REQUEST =>
Say how many lines in the data hold "POBJEDA". Nothing else belongs in the answer.
————————
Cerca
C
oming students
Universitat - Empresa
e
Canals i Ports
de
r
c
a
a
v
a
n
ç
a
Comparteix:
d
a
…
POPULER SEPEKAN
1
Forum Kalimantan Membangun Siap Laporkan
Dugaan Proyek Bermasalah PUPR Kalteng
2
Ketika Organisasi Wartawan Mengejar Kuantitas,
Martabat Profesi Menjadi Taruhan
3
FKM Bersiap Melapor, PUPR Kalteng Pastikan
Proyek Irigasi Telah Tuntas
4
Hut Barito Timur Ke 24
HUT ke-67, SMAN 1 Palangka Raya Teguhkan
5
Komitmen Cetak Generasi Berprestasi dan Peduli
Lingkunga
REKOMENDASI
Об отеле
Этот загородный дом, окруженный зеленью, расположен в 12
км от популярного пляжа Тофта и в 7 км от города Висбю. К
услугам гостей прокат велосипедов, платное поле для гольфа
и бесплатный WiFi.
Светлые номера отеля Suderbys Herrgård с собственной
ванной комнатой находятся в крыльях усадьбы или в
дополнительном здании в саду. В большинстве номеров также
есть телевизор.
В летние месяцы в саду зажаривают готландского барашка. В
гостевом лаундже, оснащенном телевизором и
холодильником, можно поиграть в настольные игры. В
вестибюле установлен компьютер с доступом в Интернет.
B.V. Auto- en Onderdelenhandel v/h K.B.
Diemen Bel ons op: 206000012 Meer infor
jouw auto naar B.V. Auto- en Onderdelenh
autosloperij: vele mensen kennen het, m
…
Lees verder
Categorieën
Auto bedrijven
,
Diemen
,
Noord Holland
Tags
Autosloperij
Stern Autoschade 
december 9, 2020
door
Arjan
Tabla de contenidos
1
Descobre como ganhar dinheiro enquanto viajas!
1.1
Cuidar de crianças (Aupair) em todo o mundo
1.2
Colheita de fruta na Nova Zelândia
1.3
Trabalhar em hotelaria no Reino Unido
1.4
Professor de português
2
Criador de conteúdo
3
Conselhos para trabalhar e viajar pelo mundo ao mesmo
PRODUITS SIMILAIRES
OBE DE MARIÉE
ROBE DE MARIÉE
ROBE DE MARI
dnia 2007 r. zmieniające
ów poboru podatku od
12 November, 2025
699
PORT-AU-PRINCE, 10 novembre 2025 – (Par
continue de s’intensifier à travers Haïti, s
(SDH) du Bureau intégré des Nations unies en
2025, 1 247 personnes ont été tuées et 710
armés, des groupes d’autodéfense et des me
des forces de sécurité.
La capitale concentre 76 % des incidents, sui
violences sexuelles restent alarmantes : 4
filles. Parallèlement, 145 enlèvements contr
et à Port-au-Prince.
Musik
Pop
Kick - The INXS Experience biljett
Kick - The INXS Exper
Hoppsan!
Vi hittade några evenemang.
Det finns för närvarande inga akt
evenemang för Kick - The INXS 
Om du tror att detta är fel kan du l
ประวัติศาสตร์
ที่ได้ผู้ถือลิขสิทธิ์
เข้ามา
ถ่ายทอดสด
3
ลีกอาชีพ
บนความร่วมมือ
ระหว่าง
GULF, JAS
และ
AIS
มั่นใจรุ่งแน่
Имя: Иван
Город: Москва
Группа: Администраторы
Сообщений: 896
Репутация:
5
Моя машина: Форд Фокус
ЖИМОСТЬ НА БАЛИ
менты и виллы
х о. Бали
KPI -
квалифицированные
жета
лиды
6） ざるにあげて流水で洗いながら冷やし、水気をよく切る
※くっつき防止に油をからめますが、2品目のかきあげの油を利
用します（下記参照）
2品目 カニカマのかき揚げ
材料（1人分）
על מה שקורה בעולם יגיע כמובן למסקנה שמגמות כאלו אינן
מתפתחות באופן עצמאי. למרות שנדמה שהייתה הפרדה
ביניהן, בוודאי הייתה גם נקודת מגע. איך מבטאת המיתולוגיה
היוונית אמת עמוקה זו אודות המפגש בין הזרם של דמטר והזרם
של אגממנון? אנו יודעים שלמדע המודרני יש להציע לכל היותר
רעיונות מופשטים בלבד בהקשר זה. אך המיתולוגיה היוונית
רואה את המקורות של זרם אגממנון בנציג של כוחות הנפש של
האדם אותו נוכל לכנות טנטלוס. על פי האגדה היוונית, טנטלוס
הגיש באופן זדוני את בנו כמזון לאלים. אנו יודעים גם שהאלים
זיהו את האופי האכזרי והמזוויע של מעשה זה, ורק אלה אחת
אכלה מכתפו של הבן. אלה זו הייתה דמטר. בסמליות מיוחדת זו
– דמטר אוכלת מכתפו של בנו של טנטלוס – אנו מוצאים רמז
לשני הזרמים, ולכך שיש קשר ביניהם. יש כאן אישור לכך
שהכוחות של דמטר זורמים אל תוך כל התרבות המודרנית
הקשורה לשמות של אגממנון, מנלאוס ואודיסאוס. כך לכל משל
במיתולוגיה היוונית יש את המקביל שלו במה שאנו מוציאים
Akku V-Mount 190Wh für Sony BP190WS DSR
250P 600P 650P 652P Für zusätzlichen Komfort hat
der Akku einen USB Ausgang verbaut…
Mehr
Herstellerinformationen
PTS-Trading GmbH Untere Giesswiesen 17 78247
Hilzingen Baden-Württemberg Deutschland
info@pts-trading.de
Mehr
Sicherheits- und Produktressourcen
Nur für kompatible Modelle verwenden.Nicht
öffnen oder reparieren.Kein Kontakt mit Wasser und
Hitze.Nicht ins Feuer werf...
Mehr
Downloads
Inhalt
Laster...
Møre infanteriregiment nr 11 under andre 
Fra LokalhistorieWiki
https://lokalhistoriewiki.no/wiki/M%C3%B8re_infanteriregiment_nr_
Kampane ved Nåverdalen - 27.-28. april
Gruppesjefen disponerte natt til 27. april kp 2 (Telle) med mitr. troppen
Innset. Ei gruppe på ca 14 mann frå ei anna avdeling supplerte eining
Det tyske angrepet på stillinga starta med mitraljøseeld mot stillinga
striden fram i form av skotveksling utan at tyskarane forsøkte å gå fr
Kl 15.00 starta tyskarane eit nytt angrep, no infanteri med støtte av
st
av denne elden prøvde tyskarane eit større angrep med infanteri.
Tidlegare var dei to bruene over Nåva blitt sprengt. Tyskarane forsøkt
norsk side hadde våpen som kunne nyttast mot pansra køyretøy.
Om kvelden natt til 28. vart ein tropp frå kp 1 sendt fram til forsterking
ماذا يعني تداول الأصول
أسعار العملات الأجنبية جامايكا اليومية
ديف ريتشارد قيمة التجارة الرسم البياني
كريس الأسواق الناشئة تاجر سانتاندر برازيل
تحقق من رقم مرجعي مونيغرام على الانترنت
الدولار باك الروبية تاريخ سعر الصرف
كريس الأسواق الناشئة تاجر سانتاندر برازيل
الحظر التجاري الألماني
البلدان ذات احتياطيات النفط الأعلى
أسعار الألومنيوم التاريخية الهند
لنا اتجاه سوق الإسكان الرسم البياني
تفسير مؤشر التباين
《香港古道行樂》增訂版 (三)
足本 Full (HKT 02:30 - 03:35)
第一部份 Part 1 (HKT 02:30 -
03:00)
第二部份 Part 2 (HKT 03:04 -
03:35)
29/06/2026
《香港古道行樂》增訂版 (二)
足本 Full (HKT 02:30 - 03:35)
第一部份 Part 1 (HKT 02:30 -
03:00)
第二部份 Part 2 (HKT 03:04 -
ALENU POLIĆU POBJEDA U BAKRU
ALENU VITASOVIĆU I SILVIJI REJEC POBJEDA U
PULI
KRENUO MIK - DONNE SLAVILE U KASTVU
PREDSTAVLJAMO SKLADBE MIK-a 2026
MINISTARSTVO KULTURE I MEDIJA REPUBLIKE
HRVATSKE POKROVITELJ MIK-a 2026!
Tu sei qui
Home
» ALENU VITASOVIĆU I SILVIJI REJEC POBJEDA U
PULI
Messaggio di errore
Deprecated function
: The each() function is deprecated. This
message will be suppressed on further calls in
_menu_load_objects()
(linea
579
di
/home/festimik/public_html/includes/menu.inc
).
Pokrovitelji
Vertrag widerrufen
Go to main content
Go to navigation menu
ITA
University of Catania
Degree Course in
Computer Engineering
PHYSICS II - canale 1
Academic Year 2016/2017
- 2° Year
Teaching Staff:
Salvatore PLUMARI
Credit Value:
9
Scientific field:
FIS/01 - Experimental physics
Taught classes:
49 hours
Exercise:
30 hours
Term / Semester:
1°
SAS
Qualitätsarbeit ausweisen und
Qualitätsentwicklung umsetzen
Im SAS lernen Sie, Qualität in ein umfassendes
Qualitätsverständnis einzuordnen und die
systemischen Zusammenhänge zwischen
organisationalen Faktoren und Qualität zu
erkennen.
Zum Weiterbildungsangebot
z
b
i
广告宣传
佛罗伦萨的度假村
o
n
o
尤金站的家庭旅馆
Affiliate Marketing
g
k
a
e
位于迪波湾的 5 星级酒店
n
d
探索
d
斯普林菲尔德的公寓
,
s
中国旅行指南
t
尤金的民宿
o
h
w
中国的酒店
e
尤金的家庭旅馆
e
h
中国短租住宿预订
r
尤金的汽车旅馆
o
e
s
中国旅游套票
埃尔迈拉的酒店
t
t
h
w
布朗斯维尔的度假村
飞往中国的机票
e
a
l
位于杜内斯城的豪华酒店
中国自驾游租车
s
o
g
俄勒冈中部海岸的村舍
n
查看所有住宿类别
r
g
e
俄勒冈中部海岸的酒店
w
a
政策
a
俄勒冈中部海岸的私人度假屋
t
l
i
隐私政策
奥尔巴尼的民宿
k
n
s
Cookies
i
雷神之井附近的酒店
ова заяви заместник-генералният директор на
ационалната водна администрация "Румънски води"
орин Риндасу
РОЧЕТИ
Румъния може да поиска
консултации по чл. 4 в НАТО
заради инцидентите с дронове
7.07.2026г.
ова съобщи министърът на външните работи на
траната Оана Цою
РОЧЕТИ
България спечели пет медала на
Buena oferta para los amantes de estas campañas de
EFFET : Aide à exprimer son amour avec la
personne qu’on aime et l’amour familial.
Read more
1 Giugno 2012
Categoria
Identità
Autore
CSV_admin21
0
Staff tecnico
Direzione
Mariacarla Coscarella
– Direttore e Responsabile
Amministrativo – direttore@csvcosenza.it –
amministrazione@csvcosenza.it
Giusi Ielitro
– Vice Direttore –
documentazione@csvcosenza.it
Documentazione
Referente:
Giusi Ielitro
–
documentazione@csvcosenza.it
————————
RESULT BELOW =>
3